I do not see any wifi scans in the journal around the time of the failures. (In fact, I don’t see any wifi scans at all since March 20 – we were having some network trouble at my house that day so it’s possible that has since resolved and now it’s connected steadily.)

Any ideas on where to look next? We’re at a loss for what else to do to debug this and could definitely use some help.

Thanks,

Adam

Hi, thanks for the comprehensive explanation above. It is specially useful to know it can be easily replicated on the hostOS. I suspect a driver problem and it would be useful to reproduce on a Variscite development kit running the same kernel version than BalenaOS. Do you have a Variscite development kit for this board?

We do have that. Can you identify the exact kernel version that you are using in BalenaOS so we make sure we’re doing the right thing?

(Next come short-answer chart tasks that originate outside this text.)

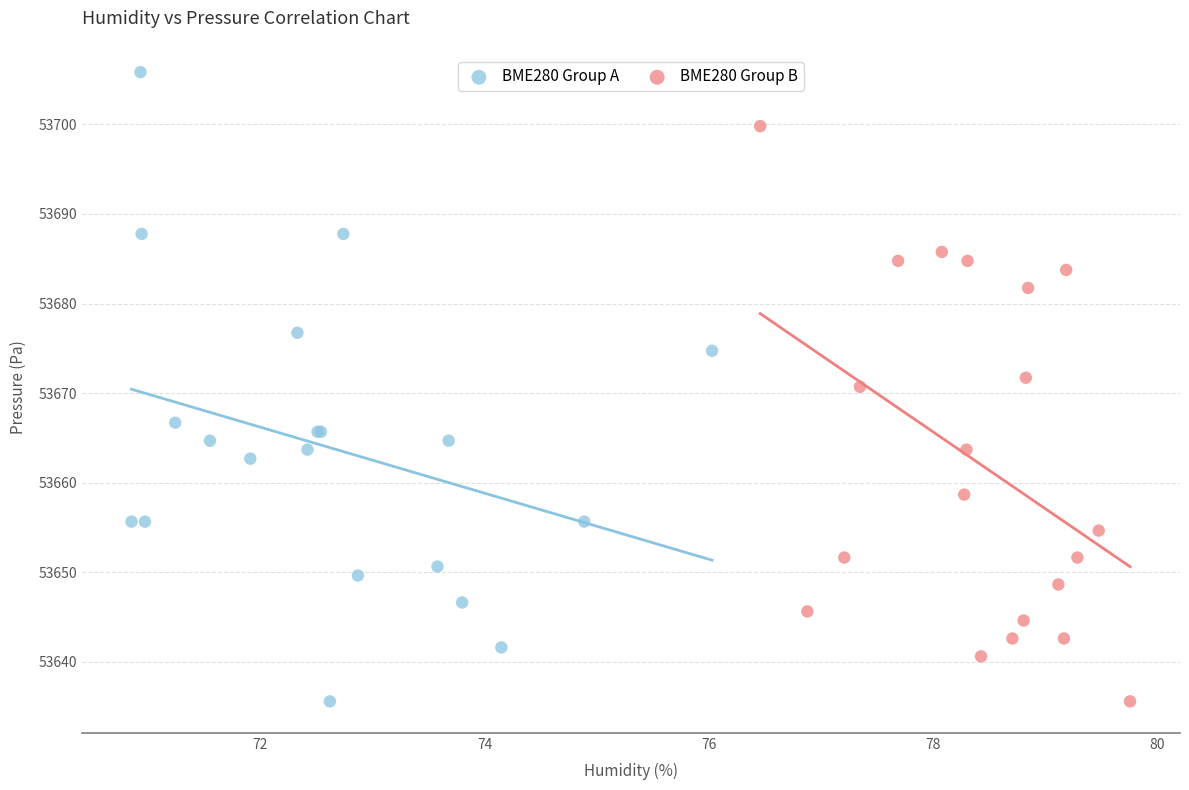

Which series reaches the maximum Y coordinate?

BME280 Group A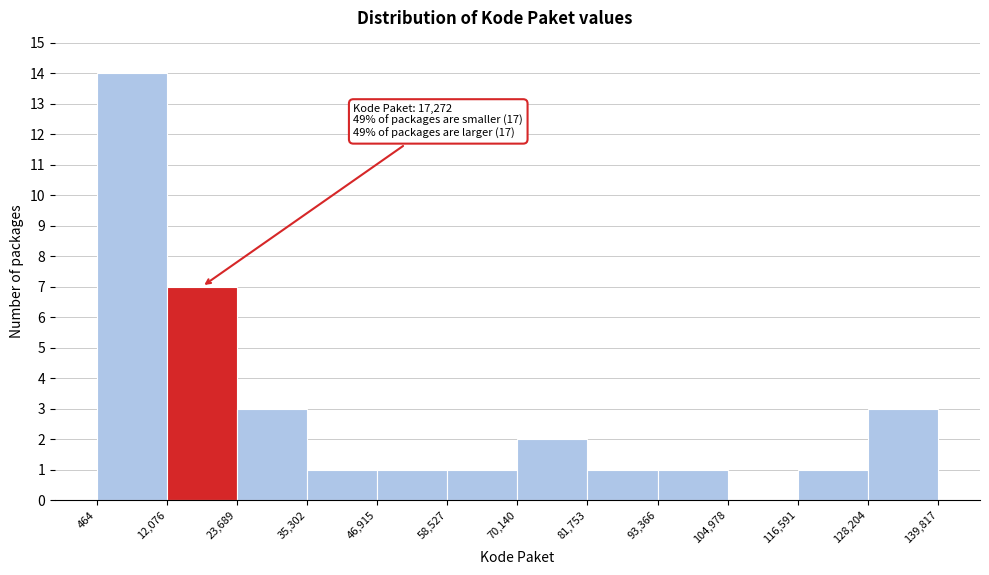

Over which range of the x-axis is the bar tallest?

464 to 12,076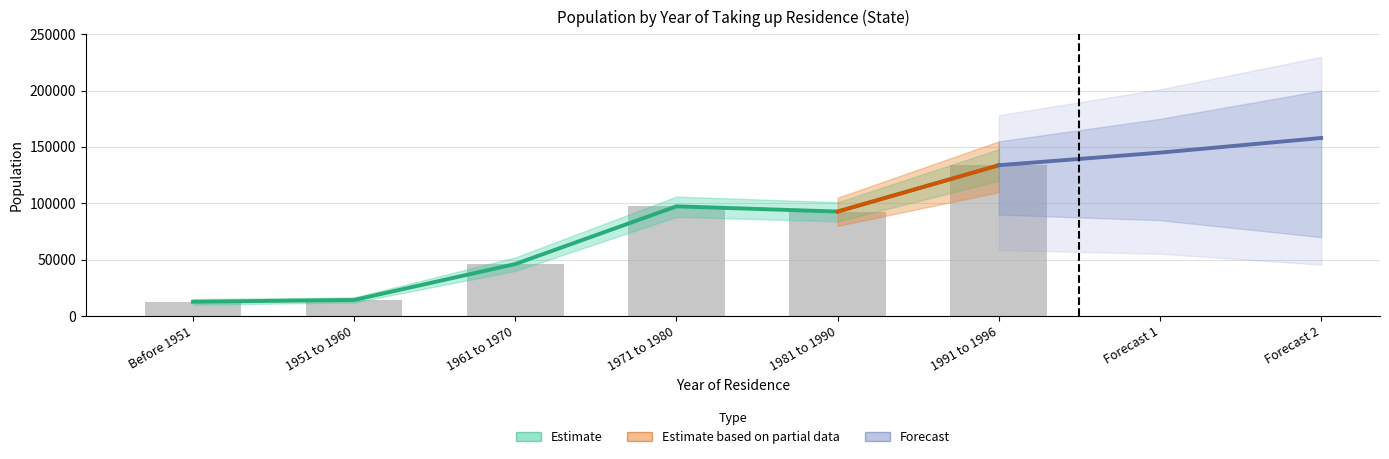

What position from the left is 1951 to 1960?

2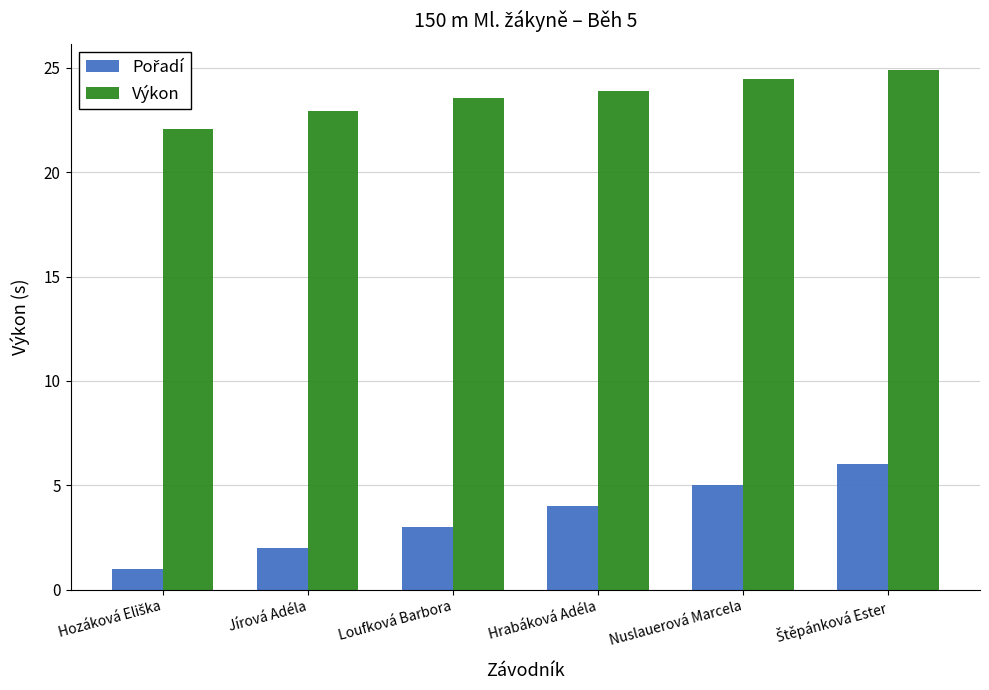

The value of Výkon at Hrabáková Adéla is 23.9. True or false?

True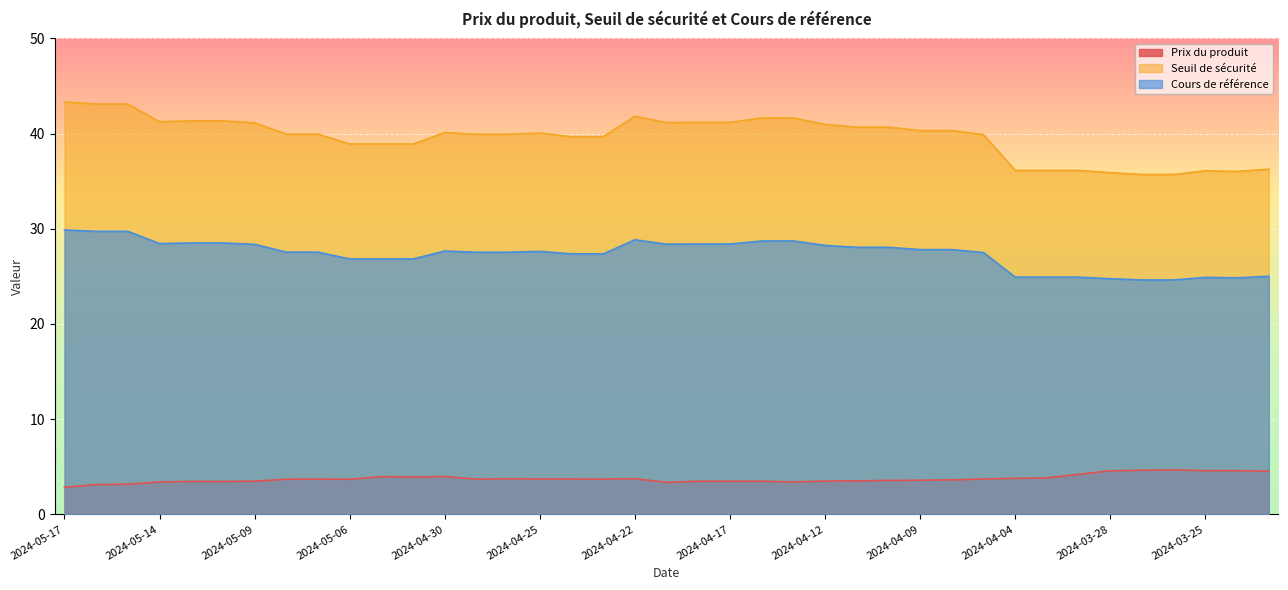

How many distinct data groups are displayed?

3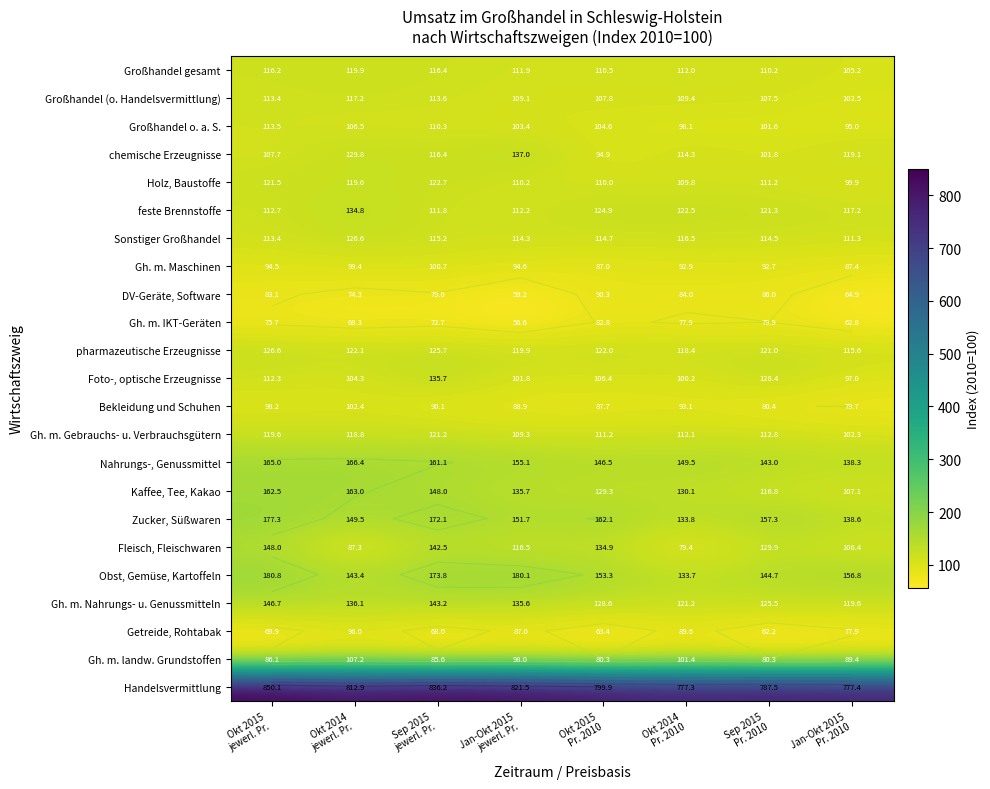

Rank the series by their maximum value, from highest to lowest.

Handelsvermittlung, Obst, Gemüse, Kartoffeln, Zucker, Süßwaren, Nahrungs-, Genussmittel, Kaffee, Tee, Kakao, Fleisch, Fleischwaren, Gh. m. Nahrungs- u. Genussmitteln, chemische Erzeugnisse, Foto-, optische Erzeugnisse, feste Brennstoffe, pharmazeutische Erzeugnisse, Sonstiger Großhandel, Holz, Baustoffe, Gh. m. Gebrauchs- u. Verbrauchsgütern, Großhandel gesamt, Großhandel (o. Handelsvermittlung), Großhandel o. a. S., Gh. m. landw. Grundstoffen, Bekleidung und Schuhen, Gh. m. Maschinen, Getreide, Rohtabak, DV-Geräte, Software, Gh. m. IKT-Geräten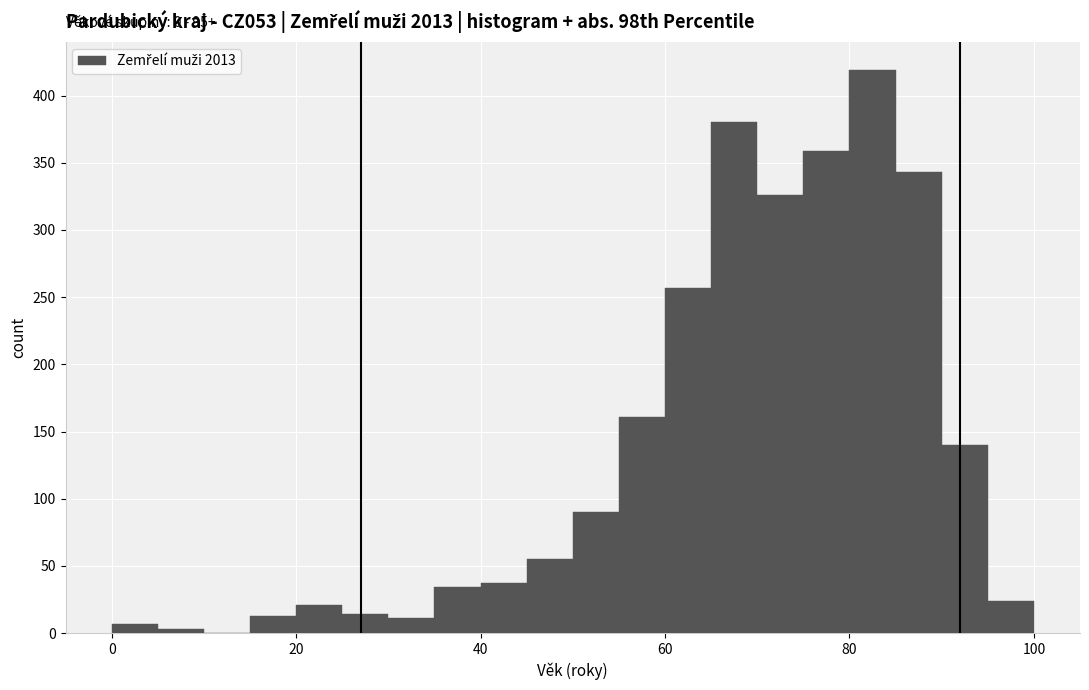

Around what value on the x-axis is the tallest bar? Give the approximate position of its centre, as read against the axis.

82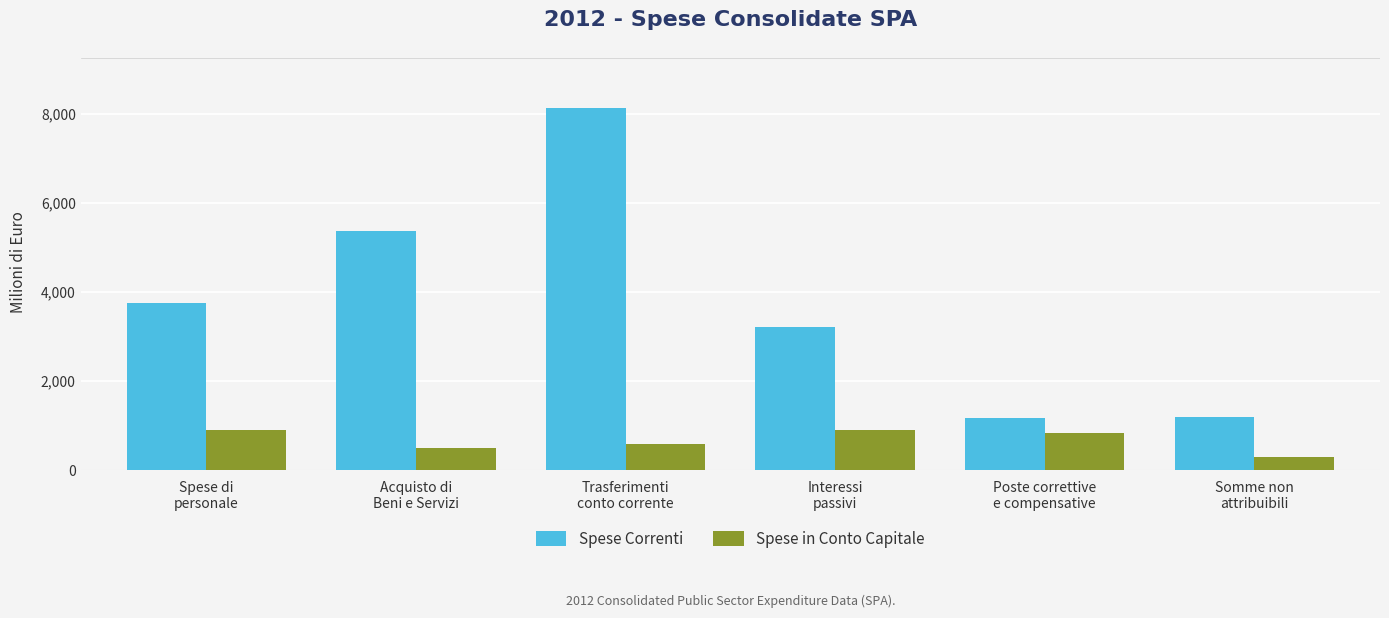

What is the difference between the maximum and minimum values in the Spese in Conto Capitale series?

594.9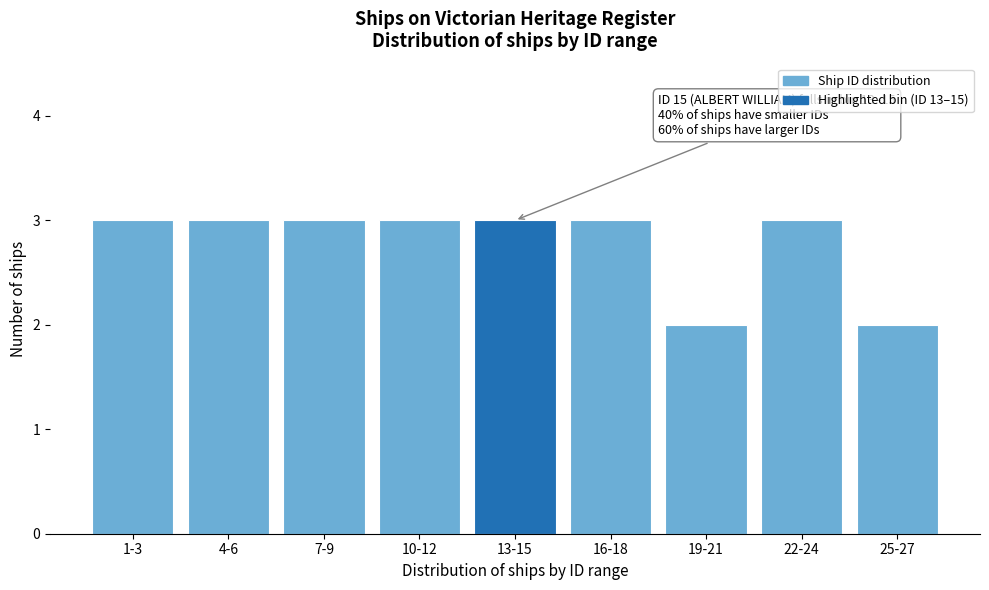

Reading left to right, what are all the values shown in this chart?

3	3	3	3	3	3	2	3	2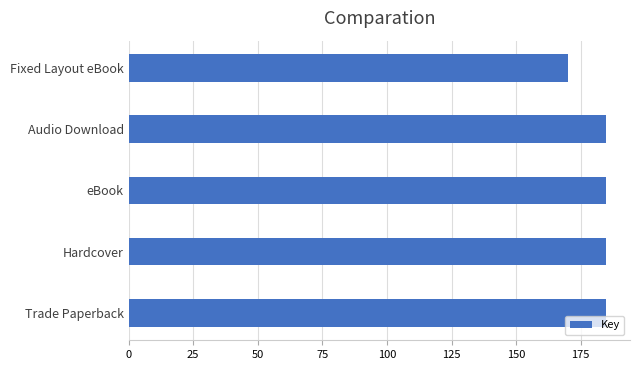

What is the approximate value at Fixed Layout eBook?

170.0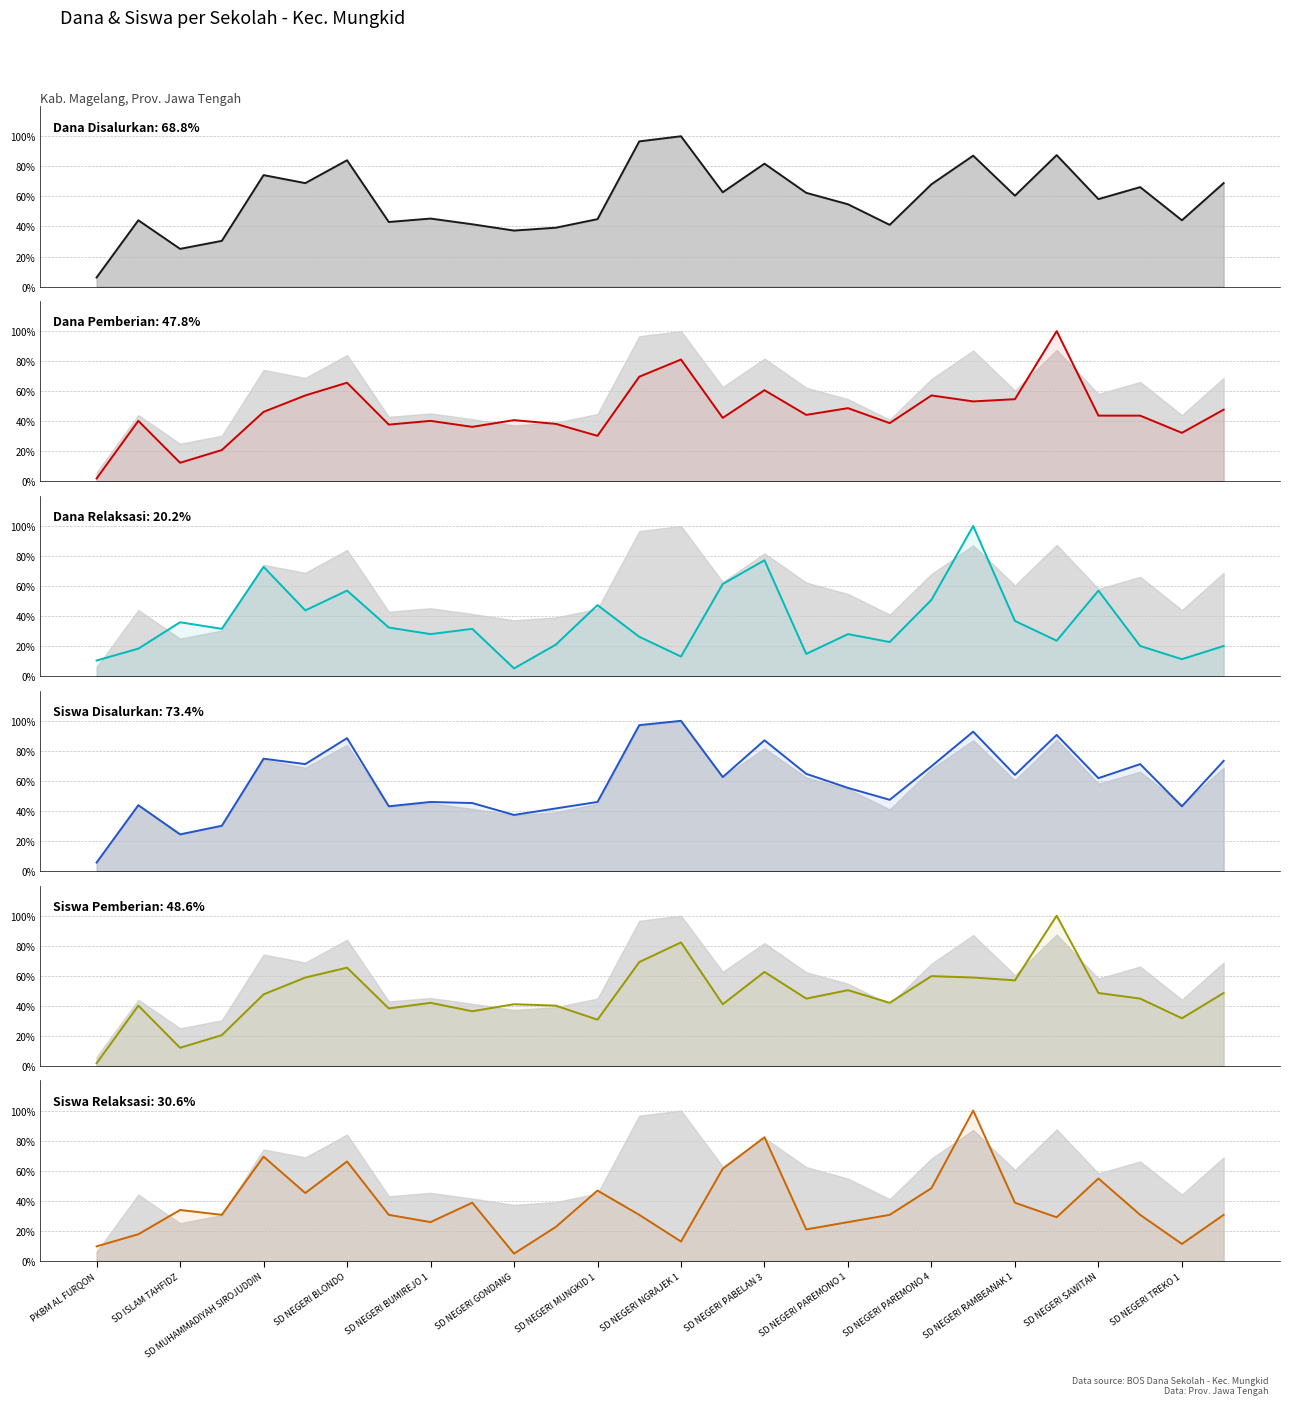

At which category is the sum across all series the highest?

21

Hi, could you please confirm whether your board is a Variscite DART-MX8M or a Variscite DART-MX8M Mini? As fas as I can tell only the Variscite DART-MX8M Mini has a 2.71.3+rev1 release in production. In that case, the kernel version is 4.19.35.

Please let us know if that is not the board you are using.

We are using the MX8M-mini.

We ran a test using the Variscite recovery image that has kernel version 4.19.35. We ran this test on our device instead of the Variscite development kit to avoid changing two variables at once.

Confirming the kernel version:
root@imx8mm-var-dart:~# uname -r 4.19.35-imx8mm+g8aeff32a1a1f

Just as @adamshapiro0 did above, I ran the following:
stty -F /dev/ttymxc2 1500000 cs8 -brkint -icrnl -imaxbel -opost -isig -icanon -iexten -echo

And loaded the 1 CPU with this command in another session:
while : ; do : ; done

After 12 hours of running, I’m unable to replicate the same issue we saw repeatedly on the Balena based BSP.

I’m open to suggestions on what to try next. One idea we had to try shutting down all Balena services on Balena’s BSP, but we’d need some assistance in how to do that properly.

@adamshapiro0 are you using the MX8M-Mini too or the MX8M as you mentioned in the ticket you raised here?

@anathan84 you can either stop all containers from the dashboard or temporarily move your device to another empty application, one that has no releases pushed.

@acostach all of our devices are MX8M-Mini, that was a typo above.

Trial 3 from my note last week was as you suggested: I stopped all of our containers in the dashboard and ran both cat and the dummy CPU load from the host OS. We have not tried an empty application, but can do that too.

Since I already tested with no containers running though, we were wondering if it might be caused by an interaction with the supervisor or some other Balena service that we can’t stop from the dashboard. That’s what @anathan84 was curious about - how to stop the supervisor and anything else that might be running in the background.

Thanks for confirming @adamshapiro0. You can stop any service with systemctl but I don’t think stopping the supervisor will have any impact.

I’ve started running tests on our side with the MX8M Mini Devkit and the 2.71.3 image. So far it’s been running for almost 4 hours and transferred about 1.1G. Hasn’t failed yet but will let it run until it fails.

Ok, that sounds good. I’m running my device again the same way as before with all containers shut down to replicate it again. After that I’ll try moving it to an empty application.

Replicated after ~1.5 hours (not sure when it stopped exactly), ~56 MB collected. Will try an empty application next.

Edit: ~30 minutes assuming 56 MB @ ~33 kB/s.

Confirmed: empty application stopped updating after ~5 minutes (16 MB @ ~33kB/s).

FYI I ran it again with the empty application and it died after ~an hour (~124 MB).